Using the tidytext function unnest_tokens, the stop_words library, and other functions from dplyr, a tidy data set is created from the debate transcript. Then, subsets are made for Trump and Biden in order to create the wordclouds for each candidate.

#create a "tidy" df from the transcript data by using features like unnest_tokens and stop_words
tidy_transcript <- transcript %>%
  unnest_tokens(word, text) %>% #separates text column from chunks of text to one word rows
  anti_join(stop_words) %>% #excludes ultra common words such as "a", "the", "of", etc.
  group_by(speaker) %>%
  count(word, sort=TRUE) #counts the frequency of each word and sorts from highest to lowest
view(tidy_transcript)

Biden Cloud

#create a subset of biden's most used words
biden_subset <- tidy_transcript %>% 
  filter(speaker == "Vice President Joe Biden")
biden_subset <- biden_subset[-c(2,3,4,5,7,8,12,13,15,17,19,27,30,34,39,52,65,66,74,84,85,87,88,89,103,104,121,127,128,129,130,131,132), ] #removes words missed by stop_words
view(biden_subset)

#wordcloud2 generation
cloud_biden <- biden_subset %>% 
  subset(select = -speaker) %>% 
  filter(n>=3)
view(cloud_biden)

cloud_b <- wordcloud2(data = cloud_biden, color = "blue")
cloud_b

Trump Cloud

#create a subset of trump's most used words
trump_subset <- tidy_transcript %>% 
  filter(speaker == "President Donald J. Trump")
trump_subset <- trump_subset[-c(2,3,5,6,8,9,10,13,16,18,19,24,29,32,36,38,41,52,53,54,60,61,76,77,78,79,80,89,105,108), ] #removes words that were missed by "stop_words" (these were primarily numbers)
view(trump_subset)

#wordcloud2 generation
cloud_trump <- trump_subset %>%
  subset(select = -speaker) %>%
  filter(n>=3)
view(cloud_trump)

ggplot(cloud_trump, aes(label = word, size = n, color = "red4")) +
  geom_text_wordcloud() +
  theme_minimal()+
  scale_radius(range = c(0, 25), limits = c(0, NA))

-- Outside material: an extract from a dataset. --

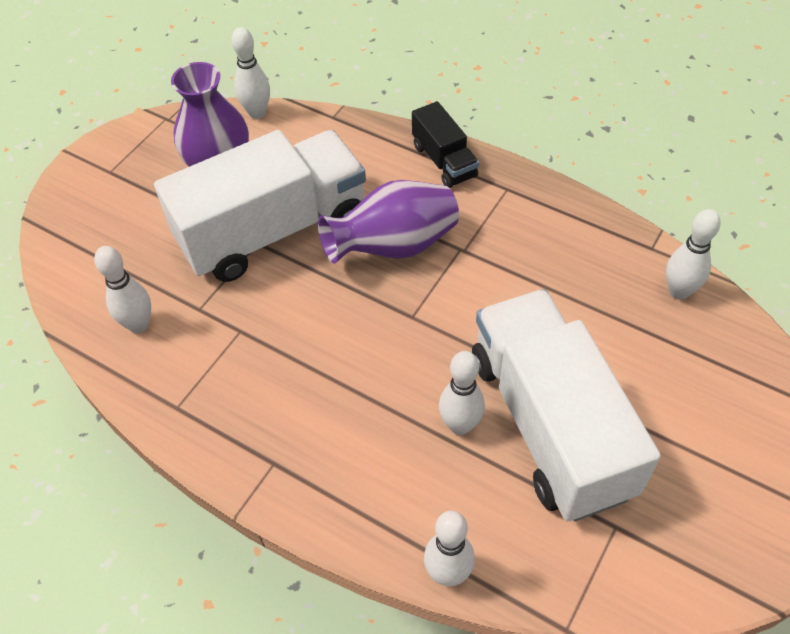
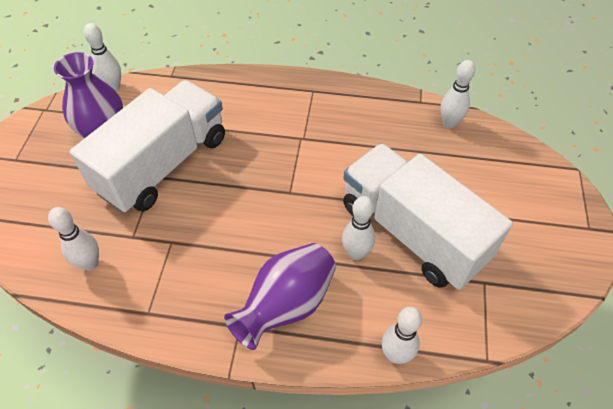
camera: 25 degrees left, 0 degrees up
(394, 246) = (255, 149): purple vase -> purple vase (286, 305)
(444, 161) = (262, 84): black truck -> none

Sentiment Analysis throughout the Debate

I wanted to plot the “net sentiment” of the debate versus time, so I used the bing sentiment lexicon and created a time index in order to plot the net sentiment throughout the debate. The time index is simply one-minute intervals, which I believed would capture enough words spoken by the candidates and moderator to garner a useful net sentiment value; the net sentiment is simply the number of positive sentiments minus negative sentiments over each one minute interval.

#plots the sentiment of the debate vs time
unnested <- transcript %>%
  unnest_tokens(word, text) %>% #tidy the data
  anti_join(stop_words) %>%
  mutate(minutes = seconds_in*(1/60)) %>% #create a minutes column
  inner_join(get_sentiments("bing")) #uses the sentiment lexicon "bing" which categorizes words in a binary fashion into positive and negative categories
view(unnested)

debate_sentiment <- unnested %>%
  count(index = minutes %/% 1, sentiment) %>% #creates time index
  spread(sentiment, n, fill = 0) %>% #creates separate columns for positive and negative sentiments
  mutate(sentiment = positive - negative) #calculate new sentiment
view(debate_sentiment)

#plot net sentiment vs time to see the "story" of the debate
sentiment_plot <- ggplot(debate_sentiment, aes(index, sentiment, fill = "red")) +
  geom_col(show.legend = FALSE)+
  xlab("Time Index (minutes)")+
  ylab("Sentiment")+
  ggtitle("Debate Sentiment vs Time")+
  annotate(geom='text',
           x = 60, y = 6.5,
           label=glue::glue("[Sentiment above x-axis = positive, below = negative]"),
           size=4)+ #add label explaining 
  theme_minimal()+
  theme(panel.grid.major.x = element_line(color = "grey"), panel.grid.minor.x = element_blank(), panel.grid.major.y = element_line(color = "grey"), panel.grid.minor.y = element_blank(), panel.border = element_blank(), axis.title.y = element_text(face="bold", size=10), axis.title.x=element_text(face="bold", size=10), plot.title = element_text(face="bold"))

sentiment_plot

As expected (if you watched the debate) the sentiment is primarily negative throughout the entire debate! Although sentiment analysis does not take context into account when it assigns a “positive” or “negative” association to a word, this plot could be an indicator of a country’s state/well-being as the subjects focused on in the debate were primarily negative (violence, disease, etc.).